### [Your task]
Count the lines of the data below that include the string "round", and provide nothing but the result.

[Given entries]

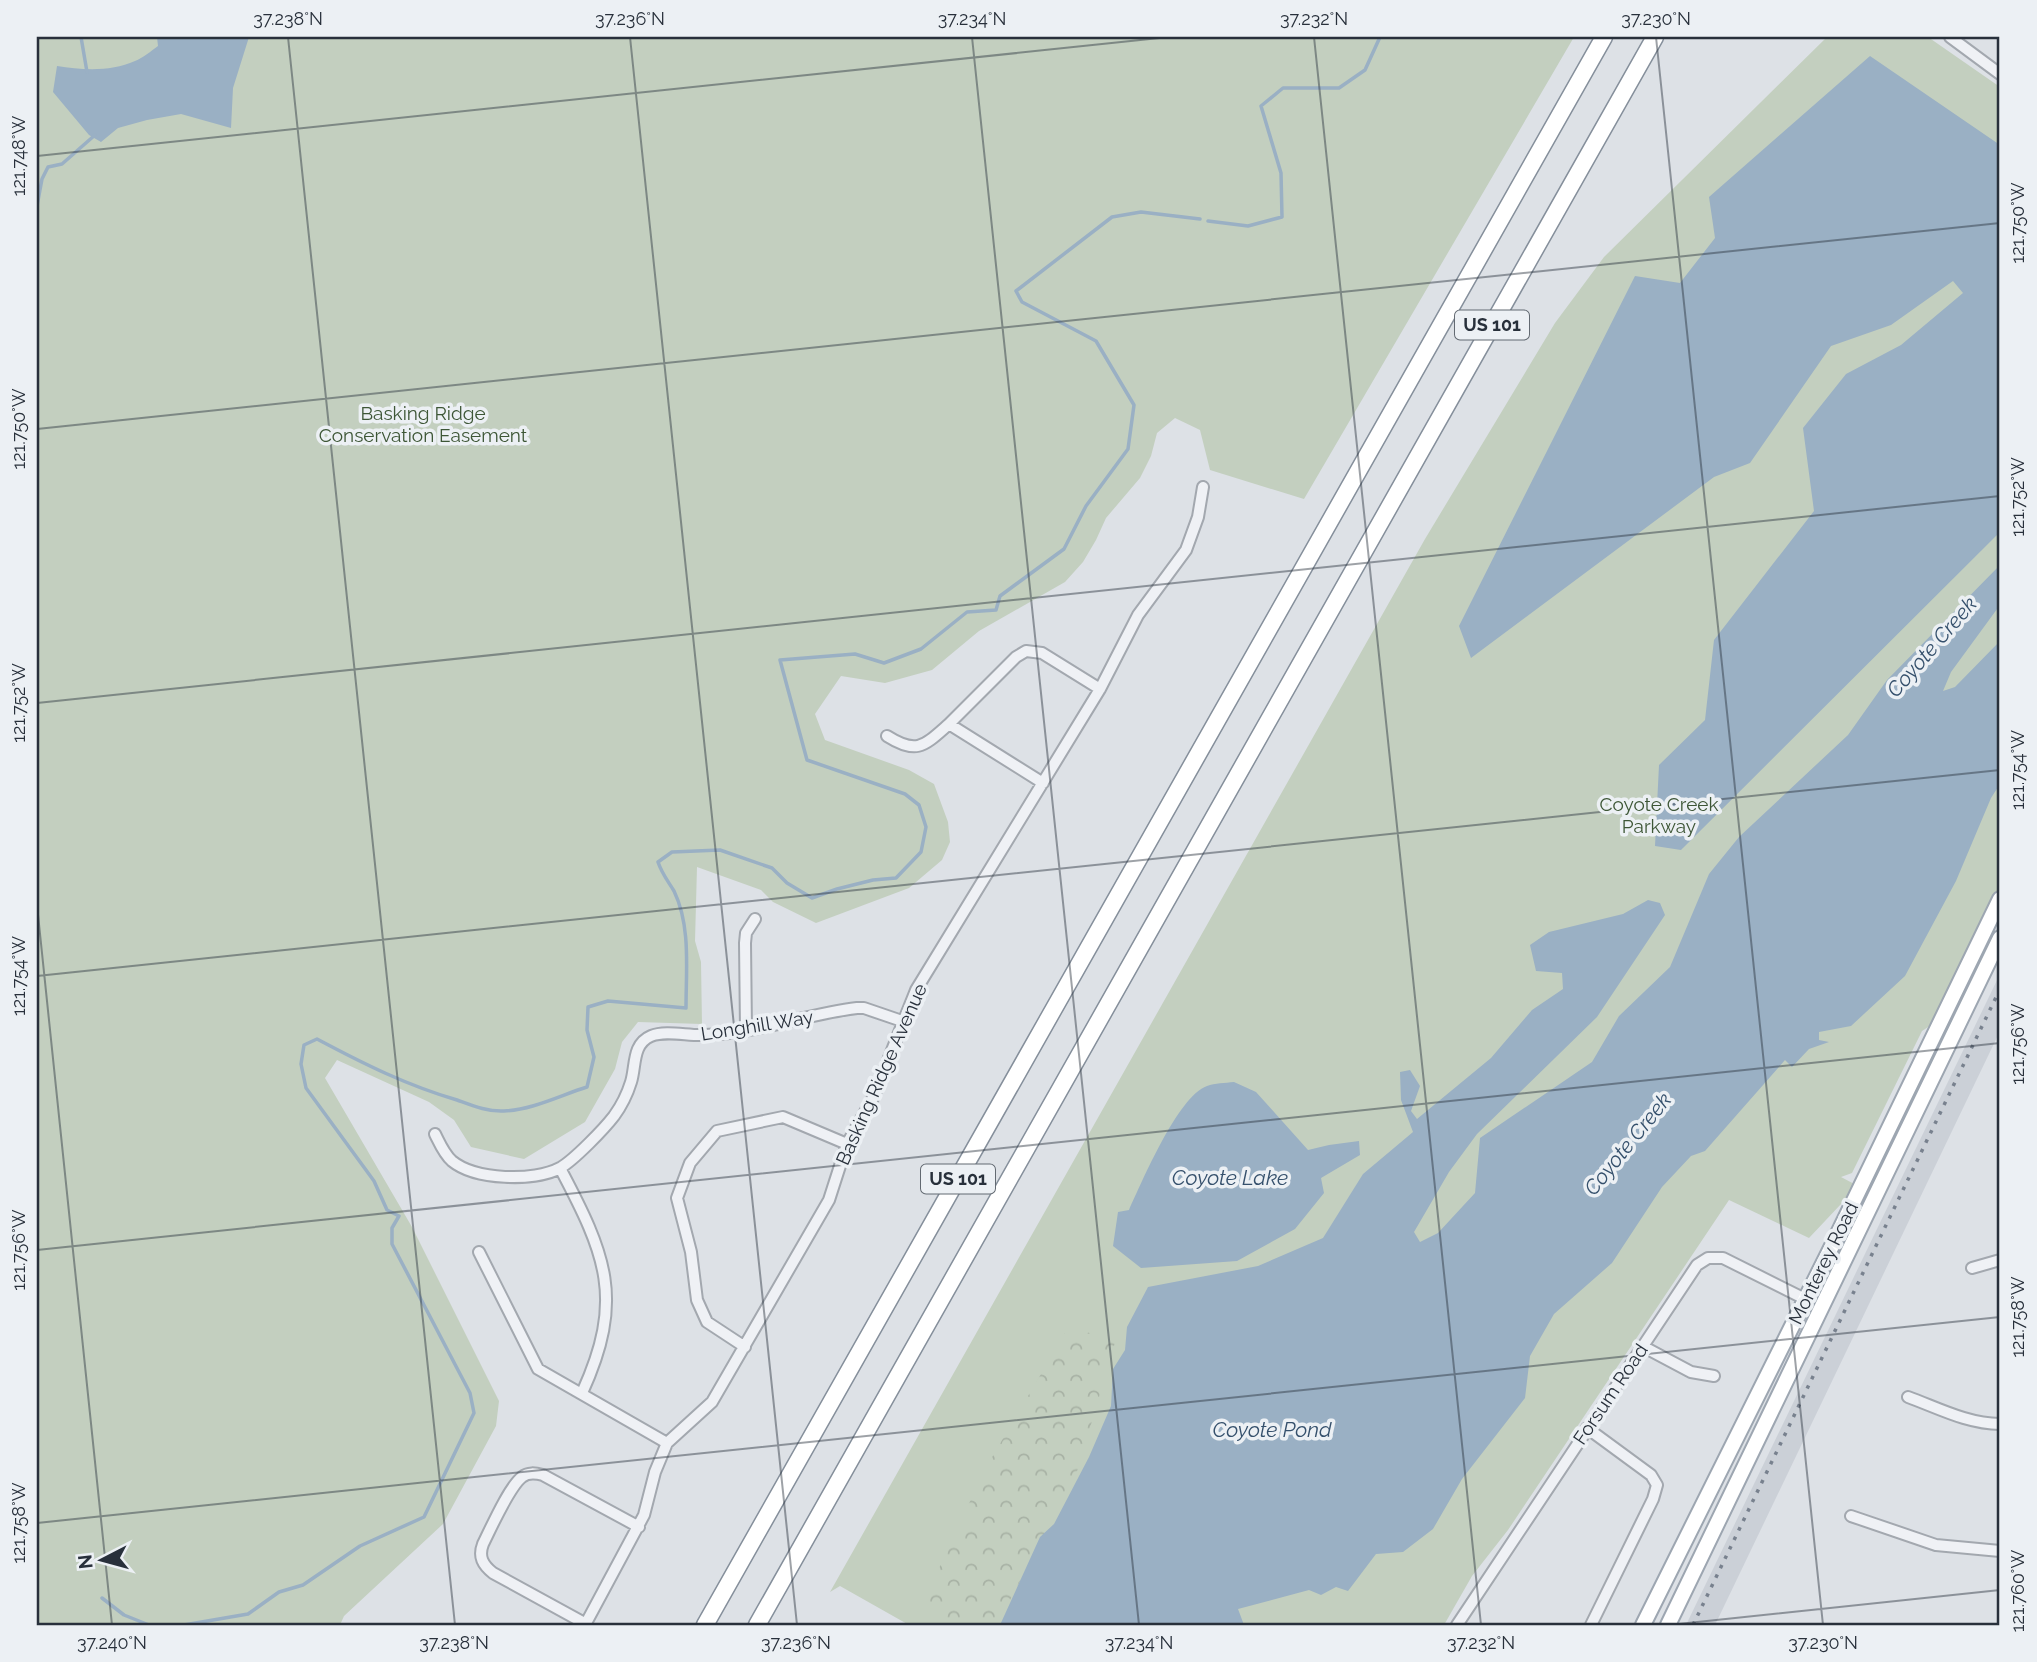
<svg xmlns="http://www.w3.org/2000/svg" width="2037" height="1662" font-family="Raleway,sans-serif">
<defs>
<pattern id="forest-crowns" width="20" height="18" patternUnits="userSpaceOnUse" patternTransform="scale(1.75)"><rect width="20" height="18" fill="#c3cfbf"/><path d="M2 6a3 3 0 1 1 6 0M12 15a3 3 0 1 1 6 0" fill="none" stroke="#a8b2a5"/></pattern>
</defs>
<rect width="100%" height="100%" fill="#dde1e6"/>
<path fill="#cbd0d7" d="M2000 974V1031L1715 1625H1686Z"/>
<path fill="#c3cfbf" d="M37 37H1574L1304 499 1210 470 1200 430 1175 418 1157 433 1151 456 1140 478 1106 518 1096 540 1083 562 1065 582 979 631 932 670 885 683 841 676 815 714 825 740 909 770 934 784 948 822 950 842 942 860 909 888 816 923 773 902 761 890 697 867 695 941 701 962 702 1024 638 1022 622 1042 615 1069 585 1122 524 1159 471 1147 454 1120 429 1102 337 1060 325 1078 412 1227 499 1401 496 1426 443 1524 344 1616 340 1625H37Z
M1827 37H1928L2000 87V899L1942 1018 1922 1031 1852 1173 1841 1177 1858 1186 1809 1238 1729 1200 1508 1530 1472 1576 1444 1625H909L840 1586 830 1592 1425 539 1555 323 1604 257Z"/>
<path fill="url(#forest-crowns)" d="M1068 1328 1116 1339 1078 1469 997 1625H924L929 1590 984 1471Z"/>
<path fill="#9ab0c4" d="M157 37H249L233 88 231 128 181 114 147 120 118 128 101 142 89 135 53 92 57 66C82 70 111 72 135 61 143 58 151 51 158 46Z
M1870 56 2000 145V532L1681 850 1655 846 1659 765 1705 720 1714 640 1814 511 1803 428 1846 374 1901 345 1963 293 1953 281 1891 325 1831 346 1750 463 1714 477 1471 658 1459 626 1635 276 1680 283 1715 238 1709 197Z
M2000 565V605L1951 672 1943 691 1955 687 2000 641V784L1991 798 1956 881 1905 976 1851 1026 1819 1032V1040L1829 1042 1809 1049 1792 1067 1785 1060 1705 1151 1691 1156 1662 1187 1612 1263 1554 1314 1530 1356 1525 1398 1462 1479 1433 1529 1403 1552 1376 1554 1348 1591 1336 1587 1321 1595 1309 1590 1238 1609 1244 1625H1264H1000L1040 1537 1054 1524 1089 1457 1111 1406 1113 1369 1125 1350 1127 1327 1148 1287 1258 1266 1323 1238 1363 1174 1413 1132 1401 1100 1400 1072 1410 1070 1420 1086 1411 1111 1417 1119 1491 1058 1532 1010 1563 989 1562 973 1536 971 1530 945 1549 932 1623 914 1648 900 1660 903 1665 915 1597 1017 1477 1134 1449 1172 1414 1232 1420 1242 1438 1233 1475 1193 1480 1138 1592 1062 1619 1016 1670 967 1709 874 1739 837 1848 735 1887 680Z
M1234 1082 1256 1092 1308 1150 1329 1145 1359 1141 1360 1155 1321 1178 1324 1193 1295 1229 1237 1261 1141 1268 1113 1246 1118 1212 1129 1210C1142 1182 1178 1096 1207 1086 1215 1083 1225 1083 1234 1082Z"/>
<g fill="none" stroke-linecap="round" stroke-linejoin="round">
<path stroke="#9ab0c4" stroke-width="3.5" d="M81 37 87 72
M37 206 42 179 48 167 62 164 95 135
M1208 221 1248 226 1282 217 1281 173 1261 106 1283 88H1339L1365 70 1380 37
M102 1598 124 1615 149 1625
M184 1625 248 1614 279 1592 303 1585 360 1546 424 1517 474 1413 470 1393 392 1244V1228L399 1216 387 1210 374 1181 306 1088 301 1064 304 1045 317 1039C364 1064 406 1085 457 1100 471 1105 488 1112 504 1111 532 1110 561 1095 587 1087L594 1057 587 1030 588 1007 608 1001 686 1008C686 970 691 926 674 891 668 881 662 874 658 862L672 852 720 850 772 868 787 883 812 898 837 889 873 880 896 878 921 852 926 827 919 805 905 794 807 760 780 660 855 654 884 663 921 649 967 612 996 610 1000 596 1064 549 1086 506 1128 449 1134 405 1096 341 1022 302 1016 291 1112 217 1141 212 1200 219"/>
<defs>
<path id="minor" d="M1950 37 2000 74
M887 736C917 755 924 746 949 724
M1043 783 949 724 1016 657 1026 651 1042 653 1100 689
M746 1030 745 943 746 933 755 919
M435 1134C440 1144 444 1154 452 1161 475 1180 534 1182 560 1168 574 1160 604 1129 614 1116 622 1105 627 1095 631 1082 636 1066 632 1044 651 1036 666 1030 688 1036 704 1035 756 1034 806 1014 857 1008H864L902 1021
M560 1168C606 1255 625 1299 582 1393
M479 1252 538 1369 667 1443
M1972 1268 2000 1260
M1642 1346 1691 1372 1714 1376
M745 1347 707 1322 697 1300 691 1252 677 1198 690 1163 717 1131 783 1117 847 1144
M1908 1397C1938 1408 1968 1424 2000 1424
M1587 1428 1651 1475 1657 1485 1653 1499 1591 1625
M1851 1516 1936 1545 2000 1551
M586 1624 493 1573C483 1565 478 1557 483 1544 491 1528 509 1487 522 1477 528 1472 535 1473 543 1475L639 1527
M585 1625 644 1515 655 1472 667 1443 712 1402 829 1200 847 1144 873 1098 916 990 1100 689 1138 615 1186 550 1198 517 1203 487
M1457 1625 1697 1265 1708 1258H1723L1805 1299"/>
<path id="major" d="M1643 1625 1831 1248 2000 899
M1668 1625 2000 938"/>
<path id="highway" d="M705 1625 1604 37
M757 1625 1655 37"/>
</defs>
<use href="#minor" stroke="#a3a8af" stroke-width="14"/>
<use href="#major" stroke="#9da6b1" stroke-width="18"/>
<use href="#highway" stroke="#858f9b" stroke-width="19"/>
<use href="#minor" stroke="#eff1f5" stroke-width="10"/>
<use href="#major" stroke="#fff" stroke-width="14"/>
<use href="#highway" stroke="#fff" stroke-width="16"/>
<path stroke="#78818e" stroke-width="3.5" stroke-dasharray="3.5 7" stroke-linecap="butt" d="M1693 1625 2000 989"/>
</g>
<path fill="none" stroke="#28303b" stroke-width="2" stroke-opacity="0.45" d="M288 37 455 1625M630 37 797 1625M972 37 1139 1625M1314 37 1481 1625M1656 37 1823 1625M1998 37 2000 59M37 156 1169 37M37 429 2000 223M37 703 2000 496M37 905 112 1625M37 976 2000 770M37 1250 2000 1043M37 1523 2000 1317M1669 1625 2000 1590"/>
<g text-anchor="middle" stroke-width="7" stroke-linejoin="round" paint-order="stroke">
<g fill="#ecf0f4" stroke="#636a72" stroke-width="2">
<rect x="1455" y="310.5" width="74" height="29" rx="5"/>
<rect x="921" y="1164.5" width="74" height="29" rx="5"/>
</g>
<g font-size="18" font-weight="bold" fill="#28303b">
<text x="1492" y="331">US 101</text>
<text x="958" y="1185">US 101</text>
</g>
<g font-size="19" fill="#3d5636" stroke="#ecf0f4">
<text x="423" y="420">Basking Ridge<tspan x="423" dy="22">Conservation Easement</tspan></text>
<text x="1659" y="811">Coyote Creek<tspan x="1659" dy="22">Parkway</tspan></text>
</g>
<g font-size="19" fill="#28303b" stroke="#ecf0f4">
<text transform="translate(757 1025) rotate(-9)" y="7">Longhill Way</text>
<text transform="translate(881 1074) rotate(-66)" y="7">Basking Ridge Avenue</text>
<text transform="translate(1823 1263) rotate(-64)" y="7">Monterey Road</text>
<text transform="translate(1610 1394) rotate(-56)" y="7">Forsum Road</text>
</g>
<g font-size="21" font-style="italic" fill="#35506c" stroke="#ecf0f4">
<text transform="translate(1932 647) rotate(-49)" y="7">Coyote Creek</text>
<text transform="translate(1628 1144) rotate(-51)" y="7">Coyote Creek</text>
<text x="1230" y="1185">Coyote Lake</text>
<text x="1272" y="1437">Coyote Pond</text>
</g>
</g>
<rect width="2037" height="1662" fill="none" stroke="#ecf0f4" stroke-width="77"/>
<g transform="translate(102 1560) rotate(264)" stroke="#ecf0f4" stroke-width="5" paint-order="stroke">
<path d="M0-5L12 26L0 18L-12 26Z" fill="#28303b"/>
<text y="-10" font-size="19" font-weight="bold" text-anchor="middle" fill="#28303b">N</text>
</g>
<rect x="38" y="38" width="1960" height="1586" fill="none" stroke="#28303b" stroke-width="2.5"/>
<g font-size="18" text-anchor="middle" fill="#28303b">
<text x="288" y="25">37.238°N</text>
<text x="630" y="25">37.236°N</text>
<text x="972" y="25">37.234°N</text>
<text x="1314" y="25">37.232°N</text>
<text x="1656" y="25">37.230°N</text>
<text transform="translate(19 156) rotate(-90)" y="6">121.748°W</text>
<text transform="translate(2018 223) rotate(-90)" y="6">121.750°W</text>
<text transform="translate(19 429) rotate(-90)" y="6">121.750°W</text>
<text transform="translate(2018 497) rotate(-90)" y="6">121.752°W</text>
<text transform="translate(19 703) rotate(-90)" y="6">121.752°W</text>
<text transform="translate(2018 770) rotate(-90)" y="6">121.754°W</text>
<text transform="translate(19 976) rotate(-90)" y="6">121.754°W</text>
<text transform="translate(2018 1044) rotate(-90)" y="6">121.756°W</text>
<text transform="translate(19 1250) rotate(-90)" y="6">121.756°W</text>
<text transform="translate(2018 1317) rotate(-90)" y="6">121.758°W</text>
<text transform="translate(19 1523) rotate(-90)" y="6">121.758°W</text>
<text transform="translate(2018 1591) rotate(-90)" y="6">121.760°W</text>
<text x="112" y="1649">37.240°N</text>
<text x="454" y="1649">37.238°N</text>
<text x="796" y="1649">37.236°N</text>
<text x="1139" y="1649">37.234°N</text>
<text x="1481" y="1649">37.232°N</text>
<text x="1823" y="1649">37.230°N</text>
</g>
</svg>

[/Given entries]

### [Reply to the task]
2